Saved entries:
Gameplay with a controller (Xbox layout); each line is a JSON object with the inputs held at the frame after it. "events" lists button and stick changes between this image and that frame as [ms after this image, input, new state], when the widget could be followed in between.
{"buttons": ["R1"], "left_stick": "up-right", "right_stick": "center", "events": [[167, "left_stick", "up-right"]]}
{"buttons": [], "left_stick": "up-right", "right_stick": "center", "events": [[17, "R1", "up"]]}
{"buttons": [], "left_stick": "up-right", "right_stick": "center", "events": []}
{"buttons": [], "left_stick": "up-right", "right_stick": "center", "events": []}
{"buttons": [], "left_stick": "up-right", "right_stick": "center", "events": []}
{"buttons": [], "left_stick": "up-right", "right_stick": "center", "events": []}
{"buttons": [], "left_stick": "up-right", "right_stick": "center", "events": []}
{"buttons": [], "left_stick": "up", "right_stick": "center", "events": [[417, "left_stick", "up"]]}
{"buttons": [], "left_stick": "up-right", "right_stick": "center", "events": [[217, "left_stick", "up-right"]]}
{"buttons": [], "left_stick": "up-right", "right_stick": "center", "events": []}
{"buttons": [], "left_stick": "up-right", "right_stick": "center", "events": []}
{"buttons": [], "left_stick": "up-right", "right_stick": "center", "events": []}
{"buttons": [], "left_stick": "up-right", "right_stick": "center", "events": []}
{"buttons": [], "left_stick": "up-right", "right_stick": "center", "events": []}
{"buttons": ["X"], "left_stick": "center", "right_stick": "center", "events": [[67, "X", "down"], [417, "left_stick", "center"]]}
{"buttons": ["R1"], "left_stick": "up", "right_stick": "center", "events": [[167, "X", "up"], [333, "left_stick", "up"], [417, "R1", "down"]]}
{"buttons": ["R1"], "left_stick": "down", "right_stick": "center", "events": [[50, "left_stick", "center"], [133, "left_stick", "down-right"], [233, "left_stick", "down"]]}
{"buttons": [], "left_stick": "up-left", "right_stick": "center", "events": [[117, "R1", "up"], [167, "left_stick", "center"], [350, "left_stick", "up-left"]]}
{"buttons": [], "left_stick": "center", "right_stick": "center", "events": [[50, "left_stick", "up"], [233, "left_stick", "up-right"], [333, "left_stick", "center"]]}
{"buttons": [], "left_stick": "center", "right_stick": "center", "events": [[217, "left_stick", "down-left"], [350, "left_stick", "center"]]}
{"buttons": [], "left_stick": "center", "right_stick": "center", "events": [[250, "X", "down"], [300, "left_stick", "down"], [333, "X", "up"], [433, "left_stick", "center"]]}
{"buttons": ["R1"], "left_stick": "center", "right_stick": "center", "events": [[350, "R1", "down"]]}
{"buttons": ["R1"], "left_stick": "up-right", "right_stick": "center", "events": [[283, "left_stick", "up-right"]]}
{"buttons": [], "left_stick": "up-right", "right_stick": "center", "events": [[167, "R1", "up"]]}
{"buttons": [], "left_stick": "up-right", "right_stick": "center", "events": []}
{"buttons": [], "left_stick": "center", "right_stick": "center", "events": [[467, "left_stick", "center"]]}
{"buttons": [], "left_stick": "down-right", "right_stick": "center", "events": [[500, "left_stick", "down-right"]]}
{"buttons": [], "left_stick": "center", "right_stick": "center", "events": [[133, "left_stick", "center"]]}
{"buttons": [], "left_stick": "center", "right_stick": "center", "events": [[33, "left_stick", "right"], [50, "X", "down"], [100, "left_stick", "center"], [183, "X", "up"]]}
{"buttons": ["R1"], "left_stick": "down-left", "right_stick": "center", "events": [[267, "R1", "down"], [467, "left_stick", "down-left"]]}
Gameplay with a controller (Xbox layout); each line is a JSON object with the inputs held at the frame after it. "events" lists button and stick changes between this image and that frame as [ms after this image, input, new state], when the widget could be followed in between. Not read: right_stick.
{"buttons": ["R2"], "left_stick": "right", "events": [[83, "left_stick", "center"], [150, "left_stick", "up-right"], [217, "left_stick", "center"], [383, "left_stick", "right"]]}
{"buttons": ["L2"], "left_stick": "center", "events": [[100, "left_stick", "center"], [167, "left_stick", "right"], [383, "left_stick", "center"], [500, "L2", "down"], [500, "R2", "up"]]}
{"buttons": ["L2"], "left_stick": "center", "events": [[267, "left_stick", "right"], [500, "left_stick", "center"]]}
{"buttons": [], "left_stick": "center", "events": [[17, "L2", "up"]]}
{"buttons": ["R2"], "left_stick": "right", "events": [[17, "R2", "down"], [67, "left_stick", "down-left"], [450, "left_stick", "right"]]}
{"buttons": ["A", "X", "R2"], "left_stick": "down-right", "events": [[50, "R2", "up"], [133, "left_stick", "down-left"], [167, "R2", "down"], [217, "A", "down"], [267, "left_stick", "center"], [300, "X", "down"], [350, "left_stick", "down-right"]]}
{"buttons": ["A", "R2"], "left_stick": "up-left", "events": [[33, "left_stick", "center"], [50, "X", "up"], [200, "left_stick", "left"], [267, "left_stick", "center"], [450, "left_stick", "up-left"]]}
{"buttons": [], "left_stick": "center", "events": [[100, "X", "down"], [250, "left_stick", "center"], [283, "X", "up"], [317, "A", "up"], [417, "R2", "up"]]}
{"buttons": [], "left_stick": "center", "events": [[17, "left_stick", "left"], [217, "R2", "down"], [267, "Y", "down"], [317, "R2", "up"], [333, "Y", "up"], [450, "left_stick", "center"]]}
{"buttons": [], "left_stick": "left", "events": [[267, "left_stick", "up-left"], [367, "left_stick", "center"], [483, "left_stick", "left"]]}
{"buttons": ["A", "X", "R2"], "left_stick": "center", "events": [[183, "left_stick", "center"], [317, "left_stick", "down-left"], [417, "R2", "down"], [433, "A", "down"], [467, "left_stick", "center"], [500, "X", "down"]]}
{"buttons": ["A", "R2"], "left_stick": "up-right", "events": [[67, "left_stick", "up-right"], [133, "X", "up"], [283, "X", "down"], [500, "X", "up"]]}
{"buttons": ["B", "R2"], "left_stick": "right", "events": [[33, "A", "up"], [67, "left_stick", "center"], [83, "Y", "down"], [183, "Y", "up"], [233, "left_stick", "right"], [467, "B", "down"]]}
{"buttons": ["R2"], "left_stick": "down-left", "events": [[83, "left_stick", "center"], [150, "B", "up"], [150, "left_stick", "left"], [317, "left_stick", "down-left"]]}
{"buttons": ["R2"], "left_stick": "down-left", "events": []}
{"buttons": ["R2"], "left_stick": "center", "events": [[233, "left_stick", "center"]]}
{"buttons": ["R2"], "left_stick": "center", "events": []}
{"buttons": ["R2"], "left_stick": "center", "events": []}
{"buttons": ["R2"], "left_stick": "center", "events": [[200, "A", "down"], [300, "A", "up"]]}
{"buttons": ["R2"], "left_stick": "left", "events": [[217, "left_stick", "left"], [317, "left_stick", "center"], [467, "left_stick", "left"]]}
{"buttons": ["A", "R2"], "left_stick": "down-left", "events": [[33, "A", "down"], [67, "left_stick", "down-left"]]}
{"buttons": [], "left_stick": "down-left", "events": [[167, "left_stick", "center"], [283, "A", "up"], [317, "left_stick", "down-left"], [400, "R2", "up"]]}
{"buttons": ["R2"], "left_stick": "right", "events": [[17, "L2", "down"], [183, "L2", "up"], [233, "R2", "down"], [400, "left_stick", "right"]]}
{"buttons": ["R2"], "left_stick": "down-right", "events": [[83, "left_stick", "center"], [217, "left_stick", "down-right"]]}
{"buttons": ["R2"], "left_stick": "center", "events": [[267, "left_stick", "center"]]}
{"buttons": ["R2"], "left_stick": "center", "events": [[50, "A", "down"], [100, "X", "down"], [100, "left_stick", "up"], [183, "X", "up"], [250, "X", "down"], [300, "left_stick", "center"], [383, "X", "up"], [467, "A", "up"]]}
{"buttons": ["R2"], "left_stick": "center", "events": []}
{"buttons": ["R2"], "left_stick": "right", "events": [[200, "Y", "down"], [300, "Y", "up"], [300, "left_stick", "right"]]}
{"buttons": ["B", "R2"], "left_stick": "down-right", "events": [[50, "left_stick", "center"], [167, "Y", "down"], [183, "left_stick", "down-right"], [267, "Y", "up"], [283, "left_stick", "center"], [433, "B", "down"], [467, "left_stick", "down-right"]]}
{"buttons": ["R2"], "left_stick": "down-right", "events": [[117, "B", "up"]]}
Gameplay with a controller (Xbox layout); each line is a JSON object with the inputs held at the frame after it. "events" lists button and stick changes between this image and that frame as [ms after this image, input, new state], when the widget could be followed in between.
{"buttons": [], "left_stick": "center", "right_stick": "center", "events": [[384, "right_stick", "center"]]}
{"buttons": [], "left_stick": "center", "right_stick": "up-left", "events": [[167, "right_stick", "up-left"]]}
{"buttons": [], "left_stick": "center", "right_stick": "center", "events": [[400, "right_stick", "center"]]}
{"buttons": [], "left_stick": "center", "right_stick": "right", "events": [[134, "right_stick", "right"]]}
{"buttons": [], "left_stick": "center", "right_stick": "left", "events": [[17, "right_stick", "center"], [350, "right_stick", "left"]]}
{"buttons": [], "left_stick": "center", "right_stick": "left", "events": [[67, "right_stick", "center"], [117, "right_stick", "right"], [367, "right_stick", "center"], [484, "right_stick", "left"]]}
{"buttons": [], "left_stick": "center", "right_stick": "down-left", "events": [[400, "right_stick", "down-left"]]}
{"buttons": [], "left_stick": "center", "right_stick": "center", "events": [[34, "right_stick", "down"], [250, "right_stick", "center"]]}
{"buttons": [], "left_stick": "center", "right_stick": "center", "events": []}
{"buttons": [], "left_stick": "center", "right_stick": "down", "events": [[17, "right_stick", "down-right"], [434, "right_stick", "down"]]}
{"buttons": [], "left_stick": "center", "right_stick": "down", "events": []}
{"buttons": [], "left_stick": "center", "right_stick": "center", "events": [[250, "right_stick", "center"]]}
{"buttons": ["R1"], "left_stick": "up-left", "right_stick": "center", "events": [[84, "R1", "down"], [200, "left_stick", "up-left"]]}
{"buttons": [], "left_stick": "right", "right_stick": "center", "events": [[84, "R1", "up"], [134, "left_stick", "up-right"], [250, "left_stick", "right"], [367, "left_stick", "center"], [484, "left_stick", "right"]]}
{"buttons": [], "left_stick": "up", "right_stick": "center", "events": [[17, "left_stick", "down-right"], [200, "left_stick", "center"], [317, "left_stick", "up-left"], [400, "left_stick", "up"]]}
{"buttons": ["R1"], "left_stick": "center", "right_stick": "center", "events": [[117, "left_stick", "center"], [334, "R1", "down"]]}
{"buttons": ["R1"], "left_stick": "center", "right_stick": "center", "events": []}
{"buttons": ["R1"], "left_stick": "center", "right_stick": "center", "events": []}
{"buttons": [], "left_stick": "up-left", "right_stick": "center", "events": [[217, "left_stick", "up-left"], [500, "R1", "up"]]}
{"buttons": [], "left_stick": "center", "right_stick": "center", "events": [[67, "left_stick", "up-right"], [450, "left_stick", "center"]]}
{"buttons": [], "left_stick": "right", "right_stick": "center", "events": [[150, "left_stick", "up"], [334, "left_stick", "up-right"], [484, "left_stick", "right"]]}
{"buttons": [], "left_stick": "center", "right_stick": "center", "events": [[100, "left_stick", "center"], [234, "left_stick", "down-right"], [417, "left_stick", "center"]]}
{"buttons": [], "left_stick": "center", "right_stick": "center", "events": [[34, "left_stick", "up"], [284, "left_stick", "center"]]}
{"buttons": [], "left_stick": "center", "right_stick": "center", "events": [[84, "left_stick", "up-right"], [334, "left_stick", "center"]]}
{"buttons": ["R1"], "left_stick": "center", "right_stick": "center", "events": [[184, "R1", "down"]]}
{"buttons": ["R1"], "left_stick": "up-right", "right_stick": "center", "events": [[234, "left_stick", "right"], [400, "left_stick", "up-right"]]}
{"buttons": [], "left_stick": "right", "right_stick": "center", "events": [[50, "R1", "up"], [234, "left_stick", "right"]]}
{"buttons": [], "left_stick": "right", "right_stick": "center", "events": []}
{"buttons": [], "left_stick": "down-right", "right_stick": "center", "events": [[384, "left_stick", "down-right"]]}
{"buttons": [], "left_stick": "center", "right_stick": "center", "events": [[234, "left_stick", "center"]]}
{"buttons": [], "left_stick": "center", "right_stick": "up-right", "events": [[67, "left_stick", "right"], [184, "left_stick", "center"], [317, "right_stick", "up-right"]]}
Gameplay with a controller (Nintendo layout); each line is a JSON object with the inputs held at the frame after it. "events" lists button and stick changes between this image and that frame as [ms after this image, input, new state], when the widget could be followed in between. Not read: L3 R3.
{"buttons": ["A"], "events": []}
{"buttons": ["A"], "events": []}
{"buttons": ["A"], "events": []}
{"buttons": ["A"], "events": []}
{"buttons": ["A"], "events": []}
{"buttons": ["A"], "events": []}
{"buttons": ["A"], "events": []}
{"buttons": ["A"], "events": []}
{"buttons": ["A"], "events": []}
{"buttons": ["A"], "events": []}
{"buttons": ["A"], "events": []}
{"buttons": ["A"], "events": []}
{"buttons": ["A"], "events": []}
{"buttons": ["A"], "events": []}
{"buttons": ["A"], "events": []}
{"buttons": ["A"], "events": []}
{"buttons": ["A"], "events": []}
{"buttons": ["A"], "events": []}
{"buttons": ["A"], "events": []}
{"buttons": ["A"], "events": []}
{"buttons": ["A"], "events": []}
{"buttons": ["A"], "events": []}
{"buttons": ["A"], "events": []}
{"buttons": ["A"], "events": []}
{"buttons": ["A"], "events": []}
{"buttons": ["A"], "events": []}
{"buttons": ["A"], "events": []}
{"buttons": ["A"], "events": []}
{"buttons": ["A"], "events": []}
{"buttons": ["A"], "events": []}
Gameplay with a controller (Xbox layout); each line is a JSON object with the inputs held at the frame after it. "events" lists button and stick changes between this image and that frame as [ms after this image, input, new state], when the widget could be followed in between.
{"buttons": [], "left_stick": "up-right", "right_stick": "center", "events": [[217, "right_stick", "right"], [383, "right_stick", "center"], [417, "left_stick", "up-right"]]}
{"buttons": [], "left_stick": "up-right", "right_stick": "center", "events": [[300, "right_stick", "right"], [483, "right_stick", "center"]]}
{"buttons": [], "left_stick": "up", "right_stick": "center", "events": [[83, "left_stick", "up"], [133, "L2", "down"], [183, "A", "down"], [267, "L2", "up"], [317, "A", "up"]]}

**How to complete this task:**
Which lines in the records above contain the word "read"? Return each of them.

**Response to the exercise:**
Gameplay with a controller (Xbox layout); each line is a JSON object with the inputs held at the frame after it. "events" lists button and stick changes between this image and that frame as [ms after this image, input, new state], when the widget could be followed in between. Not read: right_stick.
Gameplay with a controller (Nintendo layout); each line is a JSON object with the inputs held at the frame after it. "events" lists button and stick changes between this image and that frame as [ms after this image, input, new state], when the widget could be followed in between. Not read: L3 R3.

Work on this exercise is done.